Work to be completed: Your answer must be the records below repeated word for word, with no pictures in it.

Dataset excerpts:
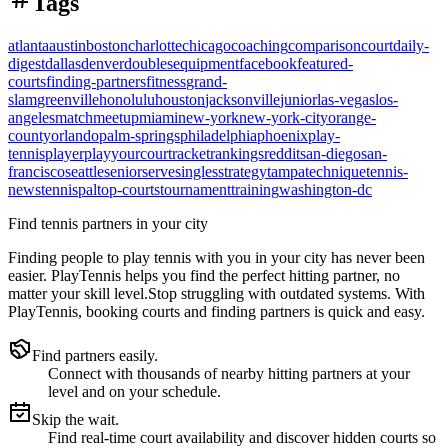
Tags
atlanta
austin
boston
charlotte
chicago
coaching
comparison
court
daily-
digest
dallas
denver
doubles
equipment
facebook
featured-
courts
finding-partners
fitness
grand-
slam
greenville
honolulu
houston
jacksonville
junior
las-vegas
los-
angeles
match
meetup
miami
new-york
new-york-city
orange-
county
orlando
palm-springs
philadelphia
phoenix
play-
tennis
player
playyourcourt
racket
rankings
reddit
san-diego
san-
francisco
seattle
senior
serve
singles
strategy
tampa
technique
tennis-
news
tennispal
top-courts
tournament
training
washington-dc
Find tennis partners in your city
Finding people to play tennis with you in
your city
has never been
easier.
PlayTennis
helps you find the perfect hitting partner, no
matter your skill level.
Stop struggling with outdated systems. With
PlayTennis
, booking courts and finding partners is quick and easy.
Find partners easily.
Connect with thousands of nearby hitting partners at your
level and on your schedule.
Skip the wait.
Find real-time court availability and discover hidden courts so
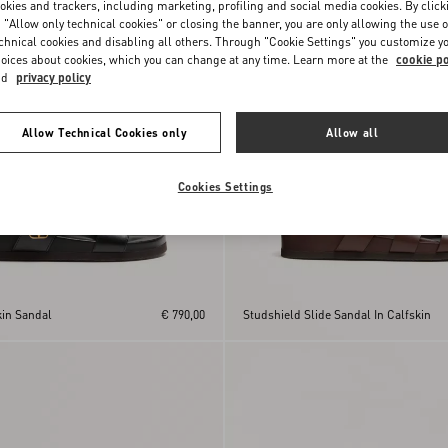
okies and trackers, including marketing, profiling and social media cookies. By click
 "Allow only technical cookies" or closing the banner, you are only allowing the use o
chnical cookies and disabling all others. Through "Cookie Settings" you customize y
oices about cookies, which you can change at any time. Learn more at the
cookie po
nd
privacy policy
Allow Technical Cookies only
Allow all
Cookies Settings
kin Sandal
€ 790,00
Studshield Slide Sandal In Calfskin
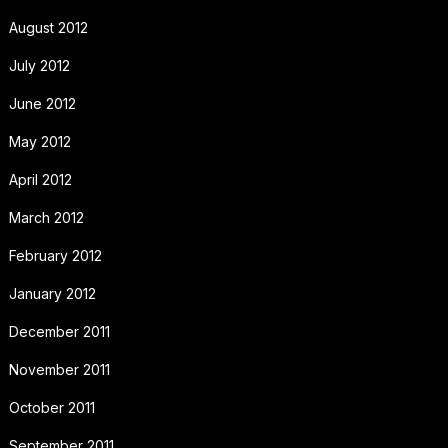
August 2012
July 2012
June 2012
May 2012
April 2012
March 2012
February 2012
January 2012
December 2011
November 2011
October 2011
September 2011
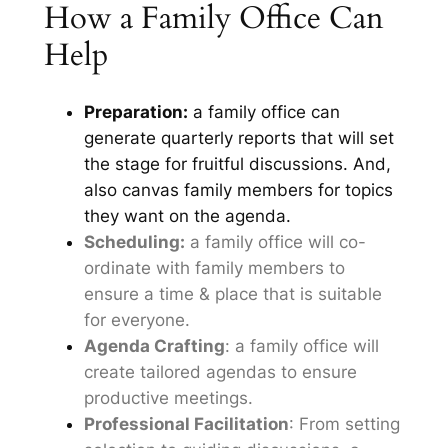
How a Family Office Can
Help
Preparation:
a family office can
generate quarterly reports that will set
the stage for fruitful discussions. And,
also canvas family members for topics
they want on the agenda.
Scheduling:
a family office will co-
ordinate with family members to
ensure a time & place that is suitable
for everyone.
Agenda Crafting
: a family office will
create tailored agendas to ensure
productive meetings.
Professional Facilitation
: From setting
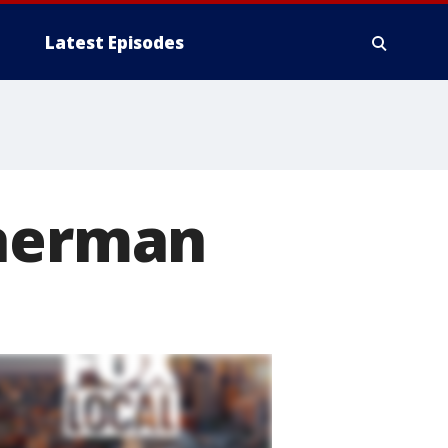
Latest Episodes
Sherman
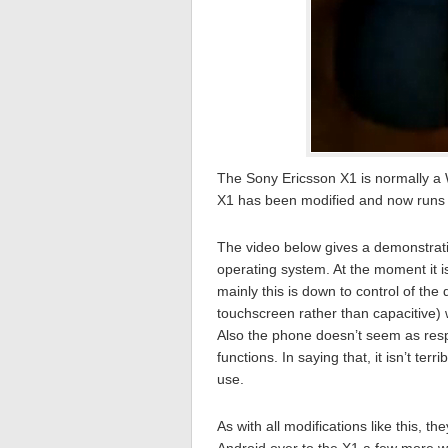
The Sony Ericsson X1 is normally a
X1 has been modified and now runs a
The video below gives a demonstrat
operating system. At the moment it i
mainly this is down to control of the
touchscreen rather than capacitive) w
Also the phone doesn’t seem as res
functions. In saying that, it isn’t t
use.
As with all modifications like this, t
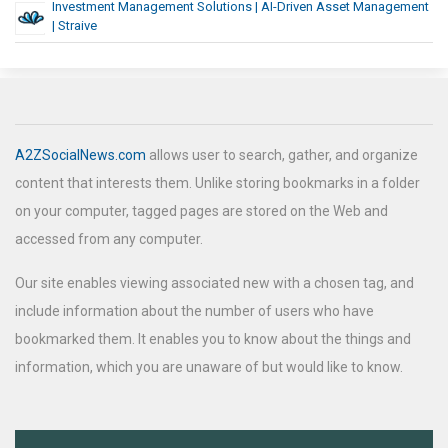
Investment Management Solutions | AI-Driven Asset Management
| Straive
A2ZSocialNews.com
allows user to search, gather, and organize
content that interests them. Unlike storing bookmarks in a folder
on your computer, tagged pages are stored on the Web and
accessed from any computer.
Our site enables viewing associated new with a chosen tag, and
include information about the number of users who have
bookmarked them. It enables you to know about the things and
information, which you are unaware of but would like to know.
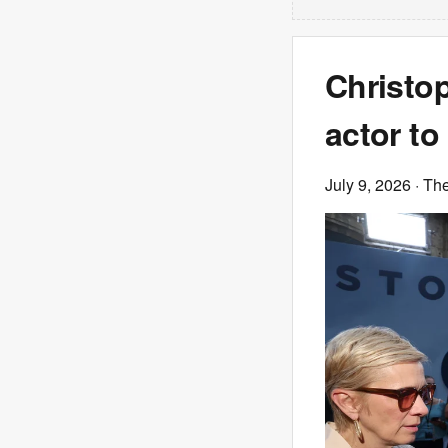
Christo
actor to
July 9, 2026
· Th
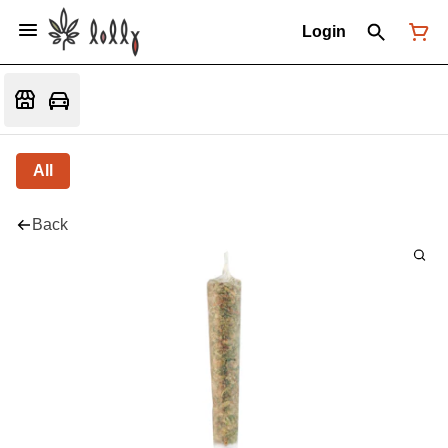
Login
All
Back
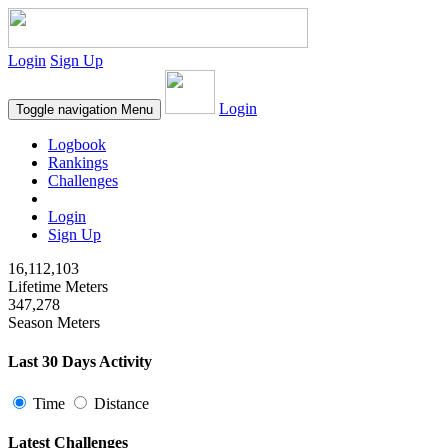
Login
Sign Up
Login
Toggle navigation
Menu
Logbook
Rankings
Challenges
Login
Sign Up
16,112,103
Lifetime Meters
347,278
Season Meters
Last 30 Days Activity
Time
Distance
Latest Challenges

Expected output:
Tags
atlanta
austin
boston
charlotte
chicago
coaching
comparison
court
daily-
digest
dallas
denver
doubles
equipment
facebook
featured-
courts
finding-partners
fitness
grand-
slam
greenville
honolulu
houston
jacksonville
junior
las-vegas
los-
angeles
match
meetup
miami
new-york
new-york-city
orange-
county
orlando
palm-springs
philadelphia
phoenix
play-
tennis
player
playyourcourt
racket
rankings
reddit
san-diego
san-
francisco
seattle
senior
serve
singles
strategy
tampa
technique
tennis-
news
tennispal
top-courts
tournament
training
washington-dc
Find tennis partners in your city
Finding people to play tennis with you in
your city
has never been
easier.
PlayTennis
helps you find the perfect hitting partner, no
matter your skill level.
Stop struggling with outdated systems. With
PlayTennis
, booking courts and finding partners is quick and easy.
Find partners easily.
Connect with thousands of nearby hitting partners at your
level and on your schedule.
Skip the wait.
Find real-time court availability and discover hidden courts so
okies and trackers, including marketing, profiling and social media cookies. By click
 "Allow only technical cookies" or closing the banner, you are only allowing the use o
chnical cookies and disabling all others. Through "Cookie Settings" you customize y
oices about cookies, which you can change at any time. Learn more at the
cookie po
nd
privacy policy
Allow Technical Cookies only
Allow all
Cookies Settings
kin Sandal
€ 790,00
Studshield Slide Sandal In Calfskin
August 2012
July 2012
June 2012
May 2012
April 2012
March 2012
February 2012
January 2012
December 2011
November 2011
October 2011
September 2011
How a Family Office Can
Help
Preparation:
a family office can
generate quarterly reports that will set
the stage for fruitful discussions. And,
also canvas family members for topics
they want on the agenda.
Scheduling:
a family office will co-
ordinate with family members to
ensure a time & place that is suitable
for everyone.
Agenda Crafting
: a family office will
create tailored agendas to ensure
productive meetings.
Professional Facilitation
: From setting
Latest Episodes
Sherman
The Sony Ericsson X1 is normally a
X1 has been modified and now runs a
The video below gives a demonstrat
operating system. At the moment it i
mainly this is down to control of the
touchscreen rather than capacitive) w
Also the phone doesn’t seem as res
functions. In saying that, it isn’t t
use.
As with all modifications like this, t
Investment Management Solutions | AI-Driven Asset Management
| Straive
A2ZSocialNews.com
allows user to search, gather, and organize
content that interests them. Unlike storing bookmarks in a folder
on your computer, tagged pages are stored on the Web and
accessed from any computer.
Our site enables viewing associated new with a chosen tag, and
include information about the number of users who have
bookmarked them. It enables you to know about the things and
information, which you are unaware of but would like to know.
Christo
actor to
July 9, 2026
· Th
Login
All
Back
Login
Sign Up
Login
Toggle navigation
Menu
Logbook
Rankings
Challenges
Login
Sign Up
16,112,103
Lifetime Meters
347,278
Season Meters
Last 30 Days Activity
Time
Distance
Latest Challenges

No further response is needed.